» SUPPLIED MATERIAL:
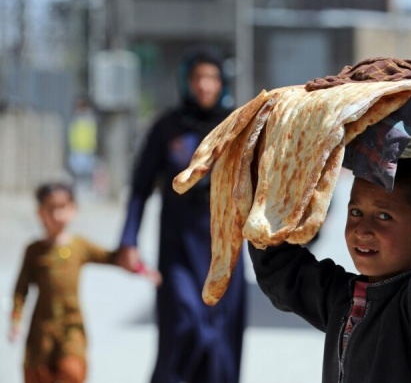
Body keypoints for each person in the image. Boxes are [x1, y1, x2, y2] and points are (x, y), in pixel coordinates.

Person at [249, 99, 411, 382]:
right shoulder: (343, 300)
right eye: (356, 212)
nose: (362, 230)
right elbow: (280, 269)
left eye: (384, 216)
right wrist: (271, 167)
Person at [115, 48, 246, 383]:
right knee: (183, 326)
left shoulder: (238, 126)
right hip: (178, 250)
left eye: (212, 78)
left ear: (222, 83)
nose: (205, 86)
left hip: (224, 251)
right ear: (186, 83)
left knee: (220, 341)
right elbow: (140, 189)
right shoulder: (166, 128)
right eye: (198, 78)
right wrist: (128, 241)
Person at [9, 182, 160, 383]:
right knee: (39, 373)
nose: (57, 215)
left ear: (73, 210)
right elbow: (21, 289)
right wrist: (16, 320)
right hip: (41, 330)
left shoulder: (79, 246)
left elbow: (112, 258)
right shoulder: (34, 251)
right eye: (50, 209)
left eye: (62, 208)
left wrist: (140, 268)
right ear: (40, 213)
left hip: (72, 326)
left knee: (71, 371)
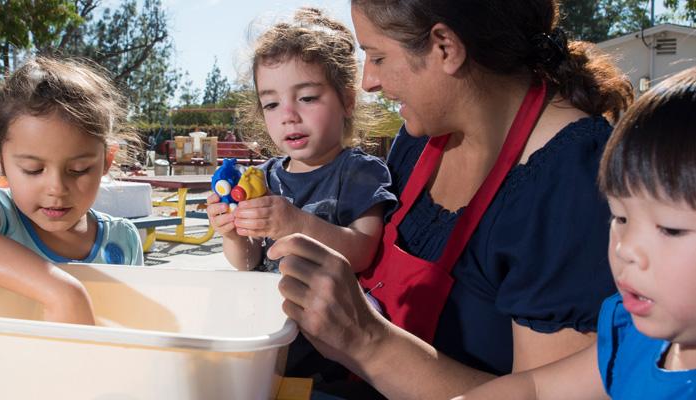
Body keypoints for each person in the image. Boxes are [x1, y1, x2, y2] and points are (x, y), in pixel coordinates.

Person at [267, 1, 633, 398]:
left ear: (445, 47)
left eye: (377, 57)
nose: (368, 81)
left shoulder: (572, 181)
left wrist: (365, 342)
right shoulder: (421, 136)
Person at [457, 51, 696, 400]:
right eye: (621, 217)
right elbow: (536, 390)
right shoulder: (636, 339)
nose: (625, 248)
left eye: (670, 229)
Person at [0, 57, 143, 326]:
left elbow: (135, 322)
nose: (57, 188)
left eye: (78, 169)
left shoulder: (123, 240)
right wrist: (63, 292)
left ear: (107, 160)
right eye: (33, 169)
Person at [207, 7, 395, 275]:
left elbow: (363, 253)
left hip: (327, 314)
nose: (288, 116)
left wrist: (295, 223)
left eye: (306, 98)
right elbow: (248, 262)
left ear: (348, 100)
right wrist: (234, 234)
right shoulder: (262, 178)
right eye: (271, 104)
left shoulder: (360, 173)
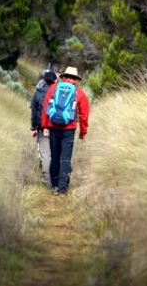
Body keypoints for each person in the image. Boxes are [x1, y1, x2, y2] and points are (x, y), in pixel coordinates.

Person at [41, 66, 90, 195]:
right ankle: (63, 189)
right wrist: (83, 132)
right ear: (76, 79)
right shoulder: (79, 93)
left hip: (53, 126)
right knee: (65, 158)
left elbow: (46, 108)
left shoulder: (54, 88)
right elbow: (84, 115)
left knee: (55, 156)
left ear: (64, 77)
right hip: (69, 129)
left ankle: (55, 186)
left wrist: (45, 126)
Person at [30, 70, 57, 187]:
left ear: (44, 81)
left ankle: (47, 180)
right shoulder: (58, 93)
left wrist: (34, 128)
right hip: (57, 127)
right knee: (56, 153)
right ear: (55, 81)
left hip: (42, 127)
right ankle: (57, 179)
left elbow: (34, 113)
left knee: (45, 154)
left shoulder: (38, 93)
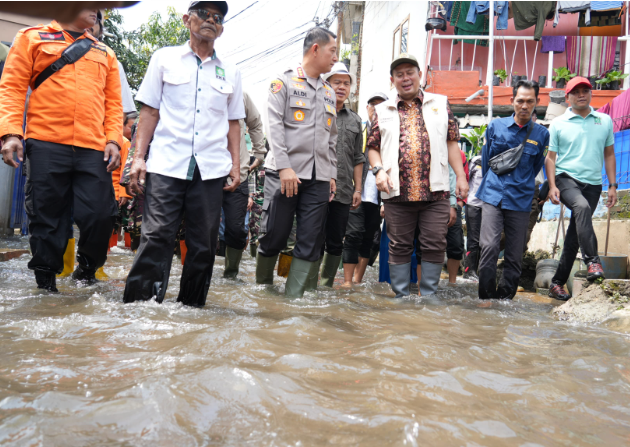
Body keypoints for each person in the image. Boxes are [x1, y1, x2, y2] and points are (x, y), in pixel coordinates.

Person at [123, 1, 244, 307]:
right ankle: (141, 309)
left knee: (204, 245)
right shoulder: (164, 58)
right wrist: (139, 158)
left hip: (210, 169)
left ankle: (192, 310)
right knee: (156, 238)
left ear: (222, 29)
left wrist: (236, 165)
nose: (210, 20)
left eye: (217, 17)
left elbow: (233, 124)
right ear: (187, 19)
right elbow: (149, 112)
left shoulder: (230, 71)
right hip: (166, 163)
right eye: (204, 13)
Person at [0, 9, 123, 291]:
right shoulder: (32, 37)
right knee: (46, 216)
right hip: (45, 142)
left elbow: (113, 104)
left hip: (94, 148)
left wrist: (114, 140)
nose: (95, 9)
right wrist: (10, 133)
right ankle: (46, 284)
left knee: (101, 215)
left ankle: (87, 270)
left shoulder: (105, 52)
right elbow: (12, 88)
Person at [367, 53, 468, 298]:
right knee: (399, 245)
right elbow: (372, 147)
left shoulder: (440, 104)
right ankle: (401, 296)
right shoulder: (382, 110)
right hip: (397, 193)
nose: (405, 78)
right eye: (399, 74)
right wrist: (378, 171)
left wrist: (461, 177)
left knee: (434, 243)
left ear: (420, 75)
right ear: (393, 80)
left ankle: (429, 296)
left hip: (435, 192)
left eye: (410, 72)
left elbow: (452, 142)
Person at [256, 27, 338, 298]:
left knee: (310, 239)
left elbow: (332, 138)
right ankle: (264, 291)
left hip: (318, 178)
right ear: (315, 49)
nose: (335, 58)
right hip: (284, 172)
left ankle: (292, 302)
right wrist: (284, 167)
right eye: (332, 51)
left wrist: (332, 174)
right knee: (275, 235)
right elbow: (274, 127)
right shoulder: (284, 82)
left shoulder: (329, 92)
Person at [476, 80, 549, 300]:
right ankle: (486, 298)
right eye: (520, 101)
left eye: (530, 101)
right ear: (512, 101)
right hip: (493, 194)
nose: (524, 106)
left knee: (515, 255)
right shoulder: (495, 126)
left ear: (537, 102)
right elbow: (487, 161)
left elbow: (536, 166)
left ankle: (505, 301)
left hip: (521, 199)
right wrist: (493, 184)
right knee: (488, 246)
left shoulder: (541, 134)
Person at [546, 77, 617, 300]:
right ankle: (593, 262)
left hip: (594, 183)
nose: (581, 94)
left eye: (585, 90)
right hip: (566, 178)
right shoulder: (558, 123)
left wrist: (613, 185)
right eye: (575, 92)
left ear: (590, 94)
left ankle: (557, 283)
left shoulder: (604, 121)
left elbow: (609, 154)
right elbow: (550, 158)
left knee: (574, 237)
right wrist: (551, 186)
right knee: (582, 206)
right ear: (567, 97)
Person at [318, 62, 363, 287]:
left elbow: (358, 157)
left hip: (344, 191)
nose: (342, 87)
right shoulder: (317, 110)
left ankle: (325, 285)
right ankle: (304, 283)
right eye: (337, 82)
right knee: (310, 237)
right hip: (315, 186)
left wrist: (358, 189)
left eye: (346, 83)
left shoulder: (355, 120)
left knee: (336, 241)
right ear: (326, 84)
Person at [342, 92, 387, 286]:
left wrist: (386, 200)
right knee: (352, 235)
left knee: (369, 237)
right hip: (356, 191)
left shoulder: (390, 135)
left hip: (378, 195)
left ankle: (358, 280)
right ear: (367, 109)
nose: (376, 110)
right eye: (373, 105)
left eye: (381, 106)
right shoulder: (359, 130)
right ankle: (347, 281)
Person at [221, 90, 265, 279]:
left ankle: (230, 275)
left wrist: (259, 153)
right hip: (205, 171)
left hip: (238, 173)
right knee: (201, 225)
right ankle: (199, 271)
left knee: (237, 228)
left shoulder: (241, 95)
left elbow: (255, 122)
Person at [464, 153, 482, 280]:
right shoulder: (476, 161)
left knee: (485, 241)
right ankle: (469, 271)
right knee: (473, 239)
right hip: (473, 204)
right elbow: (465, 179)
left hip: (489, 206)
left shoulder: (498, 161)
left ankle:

» TO DO:
Please give the records above again exactly as they stand, with no pictures.

» SOLUTION BELOW:
Body keypoints for each person in the image. Boxes are [x1, y1, x2, y2] and points are (x, y), in pixel coordinates.

Person at [249, 99, 411, 382]:
right shoulder: (343, 300)
right eye: (356, 212)
nose: (362, 230)
right elbow: (280, 269)
left eye: (384, 216)
right wrist: (271, 167)
Person at [115, 48, 246, 383]:
right knee: (183, 326)
left shoulder: (238, 126)
right hip: (178, 250)
left eye: (212, 78)
left ear: (222, 83)
nose: (205, 86)
left hip: (224, 251)
right ear: (186, 83)
left knee: (220, 341)
right elbow: (140, 189)
right shoulder: (166, 128)
right eye: (198, 78)
right wrist: (128, 241)
Person at [9, 182, 160, 383]:
right knee: (39, 373)
nose: (57, 215)
left ear: (73, 210)
right elbow: (21, 289)
right wrist: (16, 320)
right hip: (41, 330)
left shoulder: (79, 246)
left elbow: (112, 258)
right shoulder: (34, 251)
right eye: (50, 209)
left eye: (62, 208)
left wrist: (140, 268)
right ear: (40, 213)
left hip: (72, 326)
left knee: (71, 371)
Body keypoints for each person in the image. Boxes are [x1, y1, x2, y2] and points are (x, y), in pixel coordinates.

Person at [267, 1, 633, 398]:
left ear: (445, 47)
left eye: (377, 57)
nose: (368, 81)
left shoulder: (572, 181)
left wrist: (365, 342)
right shoulder: (421, 136)
Person at [457, 51, 696, 400]:
right eye: (621, 217)
right elbow: (536, 390)
right shoulder: (636, 339)
nose: (625, 248)
left eye: (670, 229)
Person at [0, 57, 143, 326]:
left elbow: (135, 322)
nose: (57, 188)
left eye: (78, 169)
left shoulder: (123, 240)
right wrist: (63, 292)
left ear: (107, 160)
right eye: (33, 169)
Person at [207, 7, 395, 275]:
left elbow: (363, 253)
left hip: (327, 314)
nose: (288, 116)
left wrist: (295, 223)
left eye: (306, 98)
right elbow: (248, 262)
left ear: (348, 100)
right wrist: (234, 234)
right shoulder: (262, 178)
right eye: (271, 104)
left shoulder: (360, 173)
Body keypoints for each person in the image. Boxes are [x1, y1, x2, y2] and points are (x, y), in pixel coordinates.

Person at [41, 66, 90, 195]:
right ankle: (63, 189)
right wrist: (83, 132)
right ear: (76, 79)
right shoulder: (79, 93)
left hip: (53, 126)
right knee: (65, 158)
left elbow: (46, 108)
left shoulder: (54, 88)
right elbow: (84, 115)
left knee: (55, 156)
left ear: (64, 77)
right hip: (69, 129)
left ankle: (55, 186)
left wrist: (45, 126)
Person at [30, 70, 57, 187]:
left ear: (44, 81)
left ankle: (47, 180)
right shoulder: (58, 93)
left wrist: (34, 128)
right hip: (57, 127)
right knee: (56, 153)
right ear: (55, 81)
left hip: (42, 127)
right ankle: (57, 179)
left elbow: (34, 113)
left knee: (45, 154)
left shoulder: (38, 93)
Body keypoints for each person in the image. Boxes are [x1, y1, x2, y2] and points are (x, y), in pixel coordinates.

Person at [123, 1, 244, 307]:
right ankle: (141, 309)
left knee: (204, 245)
right shoulder: (164, 58)
right wrist: (139, 158)
left hip: (210, 169)
left ankle: (192, 310)
right knee: (156, 238)
left ear: (222, 29)
left wrist: (236, 165)
nose: (210, 20)
left eye: (217, 17)
left elbow: (233, 124)
right ear: (187, 19)
right elbow: (149, 112)
left shoulder: (230, 71)
right hip: (166, 163)
right eye: (204, 13)
Person at [0, 9, 123, 291]:
right shoulder: (32, 37)
right knee: (46, 216)
right hip: (45, 142)
left elbow: (113, 104)
left hip: (94, 148)
left wrist: (114, 140)
nose: (95, 9)
right wrist: (10, 133)
right ankle: (46, 284)
left knee: (101, 215)
left ankle: (87, 270)
left shoulder: (105, 52)
right elbow: (12, 88)
Person at [367, 53, 468, 298]:
right knee: (399, 245)
right elbow: (372, 147)
left shoulder: (440, 104)
right ankle: (401, 296)
right shoulder: (382, 110)
right hip: (397, 193)
nose: (405, 78)
right eye: (399, 74)
right wrist: (378, 171)
left wrist: (461, 177)
left knee: (434, 243)
left ear: (420, 75)
right ear: (393, 80)
left ankle: (429, 296)
left hip: (435, 192)
left eye: (410, 72)
left elbow: (452, 142)
Person at [256, 27, 338, 298]:
left knee: (310, 239)
left elbow: (332, 138)
right ankle: (264, 291)
left hip: (318, 178)
right ear: (315, 49)
nose: (335, 58)
right hip: (284, 172)
left ankle: (292, 302)
right wrist: (284, 167)
right eye: (332, 51)
left wrist: (332, 174)
right knee: (275, 235)
right elbow: (274, 127)
right shoulder: (284, 82)
left shoulder: (329, 92)
Person at [476, 80, 549, 300]:
right ankle: (486, 298)
right eye: (520, 101)
left eye: (530, 101)
right ear: (512, 101)
right hip: (493, 194)
nose: (524, 106)
left knee: (515, 255)
right shoulder: (495, 126)
left ear: (537, 102)
right elbow: (487, 161)
left elbow: (536, 166)
left ankle: (505, 301)
left hip: (521, 199)
right wrist: (493, 184)
right knee: (488, 246)
left shoulder: (541, 134)
Person at [546, 77, 617, 300]:
right ankle: (593, 262)
left hip: (594, 183)
nose: (581, 94)
left eye: (585, 90)
right hip: (566, 178)
right shoulder: (558, 123)
left wrist: (613, 185)
right eye: (575, 92)
left ear: (590, 94)
left ankle: (557, 283)
left shoulder: (604, 121)
left elbow: (609, 154)
right elbow: (550, 158)
left knee: (574, 237)
right wrist: (551, 186)
right knee: (582, 206)
right ear: (567, 97)
Person at [318, 62, 363, 287]:
left elbow: (358, 157)
left hip: (344, 191)
nose: (342, 87)
right shoulder: (317, 110)
left ankle: (325, 285)
right ankle: (304, 283)
right eye: (337, 82)
right knee: (310, 237)
right hip: (315, 186)
left wrist: (358, 189)
left eye: (346, 83)
left shoulder: (355, 120)
left knee: (336, 241)
right ear: (326, 84)
Person at [342, 92, 387, 286]:
left wrist: (386, 200)
right knee: (352, 235)
left knee: (369, 237)
right hip: (356, 191)
left shoulder: (390, 135)
left hip: (378, 195)
left ankle: (358, 280)
right ear: (367, 109)
nose: (376, 110)
right eye: (373, 105)
left eye: (381, 106)
right shoulder: (359, 130)
right ankle: (347, 281)
Person at [221, 90, 265, 279]:
left ankle: (230, 275)
left wrist: (259, 153)
right hip: (205, 171)
left hip: (238, 173)
right knee: (201, 225)
right ankle: (199, 271)
left knee: (237, 228)
left shoulder: (241, 95)
left elbow: (255, 122)
Person at [464, 153, 482, 280]:
right shoulder: (476, 161)
left knee: (485, 241)
right ankle: (469, 271)
right knee: (473, 239)
right hip: (473, 204)
right elbow: (465, 179)
left hip: (489, 206)
left shoulder: (498, 161)
left ankle:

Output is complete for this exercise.